7. Google Tag Manager Exploited for Card Skimmers

Notable Quote:

"Just when you thought it was safe to go shopping, a handful of sites were discovered to be using what looked to be a typical Google Tag Manager and Google Analytics script for store analytics, but it also included a containerized backdoor that allowed for persistent access."
— Rich Stroffelino [05:20]

The exact vectors for injecting these malicious scripts remain unclear, highlighting the sophistication of supply chain attacks in e-commerce platforms.

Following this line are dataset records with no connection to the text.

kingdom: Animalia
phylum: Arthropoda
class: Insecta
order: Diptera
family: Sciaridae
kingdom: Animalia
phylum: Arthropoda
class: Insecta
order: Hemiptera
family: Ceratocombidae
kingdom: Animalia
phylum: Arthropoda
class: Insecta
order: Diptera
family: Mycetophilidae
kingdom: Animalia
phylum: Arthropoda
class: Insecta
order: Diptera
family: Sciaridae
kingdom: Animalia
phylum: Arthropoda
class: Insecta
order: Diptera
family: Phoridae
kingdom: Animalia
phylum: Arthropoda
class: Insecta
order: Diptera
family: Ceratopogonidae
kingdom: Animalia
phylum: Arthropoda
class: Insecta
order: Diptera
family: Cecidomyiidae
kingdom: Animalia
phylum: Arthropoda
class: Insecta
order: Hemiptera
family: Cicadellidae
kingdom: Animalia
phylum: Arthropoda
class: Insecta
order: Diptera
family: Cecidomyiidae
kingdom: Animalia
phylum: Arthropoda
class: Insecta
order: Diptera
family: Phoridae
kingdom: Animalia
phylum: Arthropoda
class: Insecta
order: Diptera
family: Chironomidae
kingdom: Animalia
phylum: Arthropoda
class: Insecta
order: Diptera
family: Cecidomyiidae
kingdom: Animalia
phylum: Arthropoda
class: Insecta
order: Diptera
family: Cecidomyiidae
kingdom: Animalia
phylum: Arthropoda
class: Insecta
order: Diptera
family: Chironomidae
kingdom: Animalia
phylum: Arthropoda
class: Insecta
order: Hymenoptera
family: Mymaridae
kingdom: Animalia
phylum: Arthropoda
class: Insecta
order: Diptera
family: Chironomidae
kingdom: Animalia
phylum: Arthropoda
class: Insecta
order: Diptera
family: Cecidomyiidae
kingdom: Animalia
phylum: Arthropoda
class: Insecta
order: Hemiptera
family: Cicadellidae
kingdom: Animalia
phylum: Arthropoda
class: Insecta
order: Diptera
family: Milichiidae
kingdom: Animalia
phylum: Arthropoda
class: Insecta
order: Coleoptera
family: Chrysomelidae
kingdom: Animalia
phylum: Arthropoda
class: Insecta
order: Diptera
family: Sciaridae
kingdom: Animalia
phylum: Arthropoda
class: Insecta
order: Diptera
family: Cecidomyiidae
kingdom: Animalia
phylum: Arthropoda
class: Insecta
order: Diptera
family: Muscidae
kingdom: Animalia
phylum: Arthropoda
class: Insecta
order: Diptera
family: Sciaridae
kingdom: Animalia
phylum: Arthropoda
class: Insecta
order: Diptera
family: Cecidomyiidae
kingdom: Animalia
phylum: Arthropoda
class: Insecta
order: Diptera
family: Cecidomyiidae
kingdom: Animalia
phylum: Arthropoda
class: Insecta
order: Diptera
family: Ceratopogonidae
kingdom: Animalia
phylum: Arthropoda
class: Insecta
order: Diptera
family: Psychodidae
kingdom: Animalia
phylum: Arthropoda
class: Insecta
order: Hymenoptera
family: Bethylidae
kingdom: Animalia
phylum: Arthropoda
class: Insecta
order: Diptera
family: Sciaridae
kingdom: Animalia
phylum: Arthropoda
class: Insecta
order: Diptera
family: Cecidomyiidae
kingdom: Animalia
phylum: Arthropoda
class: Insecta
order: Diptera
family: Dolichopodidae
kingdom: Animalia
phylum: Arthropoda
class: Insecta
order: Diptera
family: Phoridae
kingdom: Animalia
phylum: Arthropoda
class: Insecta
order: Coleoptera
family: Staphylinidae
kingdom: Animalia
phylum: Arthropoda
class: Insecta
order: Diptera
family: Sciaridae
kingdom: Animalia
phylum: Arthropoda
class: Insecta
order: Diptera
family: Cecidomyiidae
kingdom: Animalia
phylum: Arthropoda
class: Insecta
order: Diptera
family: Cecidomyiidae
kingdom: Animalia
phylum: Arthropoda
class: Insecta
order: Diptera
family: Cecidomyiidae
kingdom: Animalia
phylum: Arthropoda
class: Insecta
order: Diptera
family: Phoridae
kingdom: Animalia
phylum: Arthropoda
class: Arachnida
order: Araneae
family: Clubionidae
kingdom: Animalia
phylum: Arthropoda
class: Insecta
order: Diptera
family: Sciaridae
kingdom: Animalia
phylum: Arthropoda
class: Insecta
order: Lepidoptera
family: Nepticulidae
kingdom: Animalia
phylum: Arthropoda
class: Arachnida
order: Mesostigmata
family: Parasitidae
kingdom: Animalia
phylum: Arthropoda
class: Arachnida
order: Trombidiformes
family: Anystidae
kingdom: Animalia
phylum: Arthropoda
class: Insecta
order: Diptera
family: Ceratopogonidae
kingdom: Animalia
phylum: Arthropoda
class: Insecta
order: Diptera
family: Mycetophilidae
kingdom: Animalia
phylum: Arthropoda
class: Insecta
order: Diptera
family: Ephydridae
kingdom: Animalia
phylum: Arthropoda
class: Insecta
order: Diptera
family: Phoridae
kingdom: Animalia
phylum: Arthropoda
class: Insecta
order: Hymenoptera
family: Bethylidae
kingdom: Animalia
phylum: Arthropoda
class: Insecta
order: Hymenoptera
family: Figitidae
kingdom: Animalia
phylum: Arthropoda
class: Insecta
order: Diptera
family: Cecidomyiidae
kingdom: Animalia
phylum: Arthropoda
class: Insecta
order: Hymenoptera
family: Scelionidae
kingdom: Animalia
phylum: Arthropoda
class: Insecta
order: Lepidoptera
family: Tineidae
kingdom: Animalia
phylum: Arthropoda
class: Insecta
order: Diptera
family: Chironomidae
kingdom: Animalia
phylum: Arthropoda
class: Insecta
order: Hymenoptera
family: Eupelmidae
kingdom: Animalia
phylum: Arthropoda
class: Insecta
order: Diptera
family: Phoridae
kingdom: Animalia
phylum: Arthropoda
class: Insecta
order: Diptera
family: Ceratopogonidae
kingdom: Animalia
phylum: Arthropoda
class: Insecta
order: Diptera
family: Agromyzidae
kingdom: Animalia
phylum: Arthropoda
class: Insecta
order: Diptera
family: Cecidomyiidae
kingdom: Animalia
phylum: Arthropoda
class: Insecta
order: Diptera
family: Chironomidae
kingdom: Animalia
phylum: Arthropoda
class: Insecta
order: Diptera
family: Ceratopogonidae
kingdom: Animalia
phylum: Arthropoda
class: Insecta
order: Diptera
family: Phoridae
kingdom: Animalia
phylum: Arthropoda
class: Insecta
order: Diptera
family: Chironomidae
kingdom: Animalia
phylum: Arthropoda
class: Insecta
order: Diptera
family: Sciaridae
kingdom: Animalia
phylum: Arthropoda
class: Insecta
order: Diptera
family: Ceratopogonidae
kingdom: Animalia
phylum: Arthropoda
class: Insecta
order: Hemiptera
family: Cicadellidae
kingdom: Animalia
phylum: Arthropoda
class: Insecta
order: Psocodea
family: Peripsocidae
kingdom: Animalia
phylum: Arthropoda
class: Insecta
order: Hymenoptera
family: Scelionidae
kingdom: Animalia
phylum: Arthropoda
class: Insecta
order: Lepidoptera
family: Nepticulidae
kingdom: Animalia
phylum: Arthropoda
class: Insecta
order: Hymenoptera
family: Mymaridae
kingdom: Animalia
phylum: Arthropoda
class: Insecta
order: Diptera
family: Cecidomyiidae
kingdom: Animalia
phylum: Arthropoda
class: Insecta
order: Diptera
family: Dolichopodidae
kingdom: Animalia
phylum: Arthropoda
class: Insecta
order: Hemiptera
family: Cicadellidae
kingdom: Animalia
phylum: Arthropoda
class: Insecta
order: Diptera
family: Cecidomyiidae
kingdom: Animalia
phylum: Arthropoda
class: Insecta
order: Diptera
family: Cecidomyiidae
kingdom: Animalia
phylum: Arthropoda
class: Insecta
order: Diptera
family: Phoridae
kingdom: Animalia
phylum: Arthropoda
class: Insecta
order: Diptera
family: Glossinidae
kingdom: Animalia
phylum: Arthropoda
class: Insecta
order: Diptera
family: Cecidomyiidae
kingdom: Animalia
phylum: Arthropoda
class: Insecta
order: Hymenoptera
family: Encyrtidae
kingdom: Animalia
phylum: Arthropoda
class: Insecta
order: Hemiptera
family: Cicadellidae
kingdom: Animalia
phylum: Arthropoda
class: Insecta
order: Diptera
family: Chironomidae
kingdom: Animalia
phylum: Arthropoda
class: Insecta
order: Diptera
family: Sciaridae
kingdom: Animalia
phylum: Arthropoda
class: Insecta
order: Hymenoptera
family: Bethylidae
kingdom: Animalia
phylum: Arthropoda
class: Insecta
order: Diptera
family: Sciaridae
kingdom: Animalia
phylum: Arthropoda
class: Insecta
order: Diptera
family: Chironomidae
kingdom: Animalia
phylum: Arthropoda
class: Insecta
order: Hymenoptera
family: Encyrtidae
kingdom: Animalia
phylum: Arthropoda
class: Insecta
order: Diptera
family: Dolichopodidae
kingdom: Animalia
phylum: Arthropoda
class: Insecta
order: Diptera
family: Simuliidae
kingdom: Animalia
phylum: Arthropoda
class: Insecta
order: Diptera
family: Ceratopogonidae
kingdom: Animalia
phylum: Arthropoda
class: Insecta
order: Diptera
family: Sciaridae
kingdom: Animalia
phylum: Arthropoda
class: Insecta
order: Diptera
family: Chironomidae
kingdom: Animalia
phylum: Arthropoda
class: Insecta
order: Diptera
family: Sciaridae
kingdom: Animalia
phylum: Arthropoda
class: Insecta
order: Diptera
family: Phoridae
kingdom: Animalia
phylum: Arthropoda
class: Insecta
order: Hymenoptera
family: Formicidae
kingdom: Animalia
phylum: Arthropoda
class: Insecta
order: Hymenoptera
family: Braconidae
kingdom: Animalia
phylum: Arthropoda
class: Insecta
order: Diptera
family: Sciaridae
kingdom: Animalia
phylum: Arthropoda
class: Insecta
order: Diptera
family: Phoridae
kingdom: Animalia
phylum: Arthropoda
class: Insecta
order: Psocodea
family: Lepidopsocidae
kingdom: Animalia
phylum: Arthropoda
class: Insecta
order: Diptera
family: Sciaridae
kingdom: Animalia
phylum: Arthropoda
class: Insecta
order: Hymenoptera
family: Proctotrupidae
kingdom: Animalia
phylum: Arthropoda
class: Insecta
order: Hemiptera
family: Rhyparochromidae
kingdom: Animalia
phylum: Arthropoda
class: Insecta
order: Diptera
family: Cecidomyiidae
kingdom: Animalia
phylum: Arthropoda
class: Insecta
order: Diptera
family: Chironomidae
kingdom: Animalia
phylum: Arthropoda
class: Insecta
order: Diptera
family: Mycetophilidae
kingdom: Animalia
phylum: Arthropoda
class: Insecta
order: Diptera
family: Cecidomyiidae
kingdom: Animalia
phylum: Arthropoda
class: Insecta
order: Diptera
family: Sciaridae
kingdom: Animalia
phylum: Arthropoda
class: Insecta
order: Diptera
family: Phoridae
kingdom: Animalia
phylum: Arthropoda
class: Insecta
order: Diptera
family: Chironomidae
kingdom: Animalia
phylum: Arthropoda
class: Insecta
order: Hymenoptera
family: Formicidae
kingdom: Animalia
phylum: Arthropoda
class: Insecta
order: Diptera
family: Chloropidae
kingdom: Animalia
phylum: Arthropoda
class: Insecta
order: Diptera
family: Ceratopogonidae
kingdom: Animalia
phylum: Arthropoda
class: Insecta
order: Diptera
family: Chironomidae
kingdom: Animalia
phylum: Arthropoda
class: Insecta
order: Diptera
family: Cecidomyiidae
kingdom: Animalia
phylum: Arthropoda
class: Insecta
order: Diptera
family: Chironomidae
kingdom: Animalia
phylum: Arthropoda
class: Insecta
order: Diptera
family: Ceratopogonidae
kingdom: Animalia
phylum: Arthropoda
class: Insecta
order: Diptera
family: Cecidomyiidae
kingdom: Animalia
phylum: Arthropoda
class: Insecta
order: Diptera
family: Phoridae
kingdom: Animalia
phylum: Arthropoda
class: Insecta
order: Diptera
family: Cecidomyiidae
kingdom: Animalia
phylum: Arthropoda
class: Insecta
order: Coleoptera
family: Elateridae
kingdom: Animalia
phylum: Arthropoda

8. Apple’s Strategic AI Partnership in China

Notable Quote:

"Apple partnered with Alibaba to submit its Apple Intelligence features to the Cyberspace Administration of China, the country's Internet and cybersecurity regulator."
— Rich Stroffelino [05:50]

Moreover, Apple explored potential collaborations with other tech giants like Baidu and DeepSeek to navigate regulatory hurdles effectively, ensuring a smooth entry into the Chinese market.